[Images with keypoint coordinates]
● ● ● ●

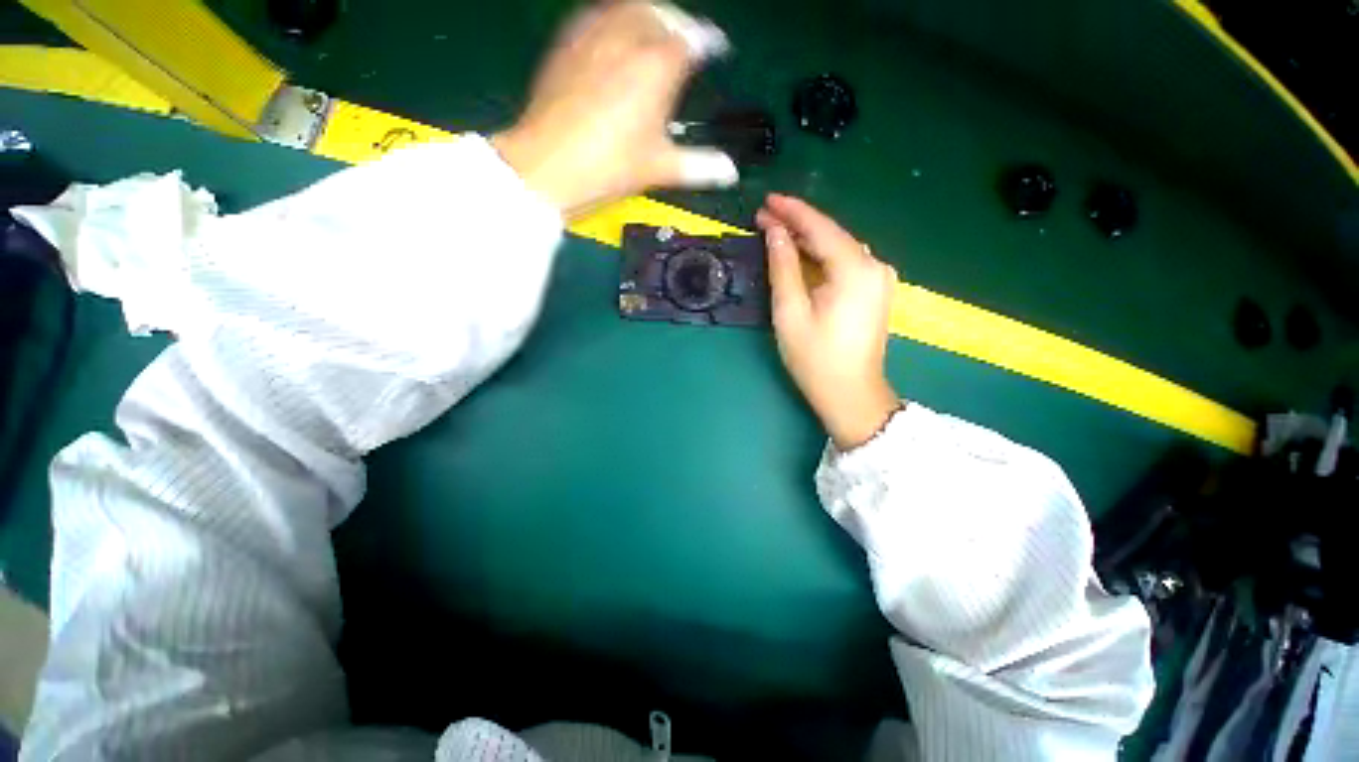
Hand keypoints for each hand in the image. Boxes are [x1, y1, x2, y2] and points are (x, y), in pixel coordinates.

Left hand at [492, 2, 737, 217]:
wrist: (549, 166)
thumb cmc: (611, 167)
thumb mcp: (660, 168)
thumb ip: (699, 166)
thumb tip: (731, 172)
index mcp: (657, 67)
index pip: (693, 40)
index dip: (709, 41)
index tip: (716, 48)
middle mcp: (628, 38)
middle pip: (660, 13)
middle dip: (678, 21)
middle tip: (686, 37)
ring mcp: (593, 37)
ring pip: (626, 7)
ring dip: (646, 13)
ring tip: (654, 30)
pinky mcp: (566, 45)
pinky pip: (595, 16)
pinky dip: (613, 18)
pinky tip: (613, 35)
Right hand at [756, 194, 901, 449]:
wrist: (850, 394)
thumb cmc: (815, 358)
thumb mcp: (791, 312)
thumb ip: (783, 267)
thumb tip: (775, 232)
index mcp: (855, 270)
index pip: (821, 228)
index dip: (792, 211)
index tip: (767, 200)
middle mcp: (875, 266)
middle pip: (832, 235)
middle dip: (798, 225)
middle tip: (764, 217)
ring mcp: (880, 278)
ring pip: (838, 248)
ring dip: (809, 240)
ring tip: (777, 232)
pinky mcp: (876, 291)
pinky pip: (845, 263)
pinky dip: (822, 256)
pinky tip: (802, 254)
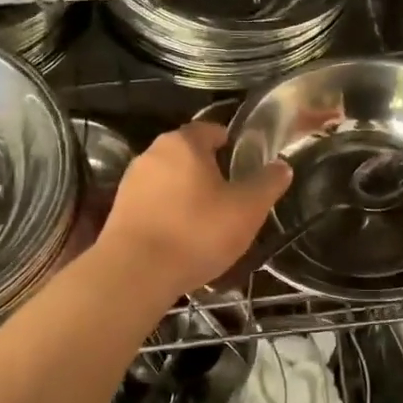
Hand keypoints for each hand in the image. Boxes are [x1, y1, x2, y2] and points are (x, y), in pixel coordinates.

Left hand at [99, 122, 290, 297]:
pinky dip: (170, 214)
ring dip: (189, 195)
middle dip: (211, 172)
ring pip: (170, 180)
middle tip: (233, 198)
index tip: (247, 166)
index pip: (212, 129)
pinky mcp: (120, 210)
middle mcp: (152, 153)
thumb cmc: (196, 232)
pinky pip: (154, 204)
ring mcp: (131, 182)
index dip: (232, 144)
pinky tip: (183, 239)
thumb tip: (282, 165)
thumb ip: (267, 183)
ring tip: (209, 223)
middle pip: (189, 155)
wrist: (135, 273)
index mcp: (184, 143)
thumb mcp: (247, 209)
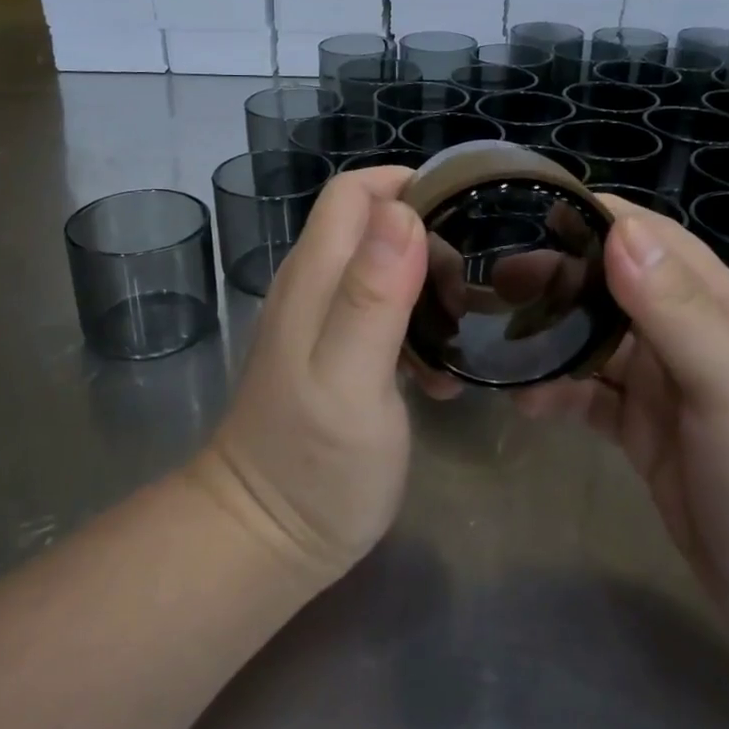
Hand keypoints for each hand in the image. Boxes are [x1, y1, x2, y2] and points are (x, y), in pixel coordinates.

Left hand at [193, 168, 427, 586]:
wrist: (264, 540)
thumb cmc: (314, 465)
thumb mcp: (351, 380)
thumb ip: (373, 295)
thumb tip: (401, 211)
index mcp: (315, 278)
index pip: (353, 192)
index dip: (407, 188)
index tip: (462, 219)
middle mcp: (313, 287)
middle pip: (374, 225)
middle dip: (428, 242)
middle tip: (463, 296)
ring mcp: (321, 323)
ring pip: (383, 268)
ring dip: (427, 287)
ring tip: (458, 334)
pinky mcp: (335, 356)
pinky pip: (383, 314)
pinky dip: (416, 327)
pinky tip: (437, 375)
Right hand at [516, 199, 728, 671]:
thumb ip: (675, 308)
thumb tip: (618, 229)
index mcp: (715, 306)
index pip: (648, 238)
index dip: (594, 218)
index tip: (527, 212)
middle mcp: (686, 336)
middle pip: (611, 286)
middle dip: (557, 276)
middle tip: (494, 280)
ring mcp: (665, 389)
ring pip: (594, 342)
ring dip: (550, 335)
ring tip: (492, 335)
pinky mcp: (646, 436)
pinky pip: (591, 399)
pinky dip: (557, 393)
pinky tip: (523, 402)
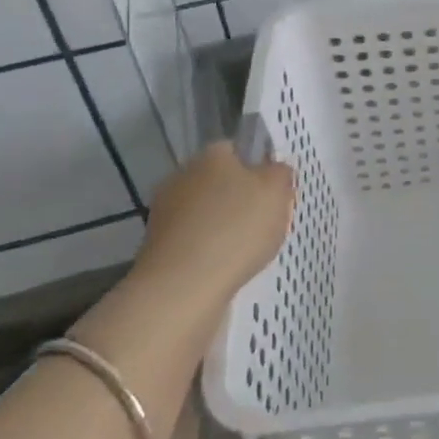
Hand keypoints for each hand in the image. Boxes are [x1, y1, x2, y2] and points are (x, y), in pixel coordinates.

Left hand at [130, 141, 295, 312]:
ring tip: (248, 252)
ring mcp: (165, 213)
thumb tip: (273, 170)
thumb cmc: (236, 229)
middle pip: (220, 182)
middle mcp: (182, 176)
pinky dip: (209, 252)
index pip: (237, 150)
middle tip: (265, 222)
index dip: (259, 168)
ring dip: (223, 227)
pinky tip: (225, 269)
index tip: (274, 192)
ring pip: (206, 213)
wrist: (182, 289)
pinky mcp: (157, 248)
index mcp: (211, 155)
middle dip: (240, 200)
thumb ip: (280, 173)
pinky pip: (194, 242)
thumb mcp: (277, 191)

● ● ● ●

WHAT NEEDS TO BE DONE:
Please copy the lines above exactly, starting at the line that holds "thumb ip: (267, 183)" and ending at the line that holds "wrist: (264, 540)"; include both, but no pictures.

SOLUTION FOR THIS EXERCISE:
thumb ip: (267, 183)
ring tip: (209, 223)
middle pip: (189, 155)
wrist: (135, 273)
index mcp: (184, 143)
thumb mcp: (247, 209)
Hand keypoints for each hand in the image. Boxes are [x1, y1, x2, y2] and points are (x, y), in pixel coordinates.

Left hand at [193, 168, 427, 586]:
wrist: (264, 540)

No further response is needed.